(Collected data entries)

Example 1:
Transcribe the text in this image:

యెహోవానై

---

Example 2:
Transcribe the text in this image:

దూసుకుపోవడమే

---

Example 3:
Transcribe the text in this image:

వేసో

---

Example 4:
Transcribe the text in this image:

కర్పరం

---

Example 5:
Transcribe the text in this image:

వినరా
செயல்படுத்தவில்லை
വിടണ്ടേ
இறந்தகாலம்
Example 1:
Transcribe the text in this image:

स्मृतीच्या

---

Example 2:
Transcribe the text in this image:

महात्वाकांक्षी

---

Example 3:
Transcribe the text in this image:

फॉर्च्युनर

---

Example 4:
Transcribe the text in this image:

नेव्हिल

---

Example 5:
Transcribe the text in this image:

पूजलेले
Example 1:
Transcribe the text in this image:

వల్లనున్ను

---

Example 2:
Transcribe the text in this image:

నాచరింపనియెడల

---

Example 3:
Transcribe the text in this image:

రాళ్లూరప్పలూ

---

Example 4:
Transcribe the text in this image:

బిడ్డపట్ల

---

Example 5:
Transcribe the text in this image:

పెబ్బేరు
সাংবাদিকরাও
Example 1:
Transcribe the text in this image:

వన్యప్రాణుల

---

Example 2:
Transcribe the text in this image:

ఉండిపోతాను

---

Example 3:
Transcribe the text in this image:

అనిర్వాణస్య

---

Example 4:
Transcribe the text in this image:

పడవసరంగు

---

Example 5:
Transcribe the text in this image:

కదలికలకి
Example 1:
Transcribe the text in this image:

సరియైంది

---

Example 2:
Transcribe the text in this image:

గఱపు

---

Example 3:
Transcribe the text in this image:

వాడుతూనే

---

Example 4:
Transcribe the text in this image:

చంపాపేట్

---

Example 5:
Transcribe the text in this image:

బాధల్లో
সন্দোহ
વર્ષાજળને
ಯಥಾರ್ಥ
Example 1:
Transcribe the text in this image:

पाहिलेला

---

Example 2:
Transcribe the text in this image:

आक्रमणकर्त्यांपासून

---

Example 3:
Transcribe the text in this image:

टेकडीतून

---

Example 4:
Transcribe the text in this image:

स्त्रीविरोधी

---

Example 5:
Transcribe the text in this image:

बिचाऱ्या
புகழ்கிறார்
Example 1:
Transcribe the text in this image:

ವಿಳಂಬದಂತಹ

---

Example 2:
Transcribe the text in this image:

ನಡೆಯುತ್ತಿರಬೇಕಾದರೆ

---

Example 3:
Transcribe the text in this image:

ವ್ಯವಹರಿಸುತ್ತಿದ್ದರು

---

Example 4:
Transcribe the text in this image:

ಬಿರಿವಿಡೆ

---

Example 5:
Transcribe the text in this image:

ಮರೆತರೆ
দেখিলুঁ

Directive
Copy everything from the start of the records down to the line containing "నాచరింపనియెడల", including that line, without altering anything.

Problem solution
Example 1:
Transcribe the text in this image:

యెహోవానై

---

Example 2:
Transcribe the text in this image:

దూసుకుపోవడమే

---

Example 3:
Transcribe the text in this image:

వేసో

---

Example 4:
Transcribe the text in this image:

కర్పరం

---

Example 5:
Transcribe the text in this image:

వినరా
செயல்படுத்தவில்லை
വിടണ്ടേ
இறந்தகாலம்
Example 1:
Transcribe the text in this image:

स्मृतीच्या

---

Example 2:
Transcribe the text in this image:

महात्वाकांक्षी

---

Example 3:
Transcribe the text in this image:

फॉर्च्युनर

---

Example 4:
Transcribe the text in this image:

नेव्हिल

---

Example 5:
Transcribe the text in this image:

पूजलेले
Example 1:
Transcribe the text in this image:

వల్లనున్ను

---

Example 2:
Transcribe the text in this image:

నాచరింపనియెడల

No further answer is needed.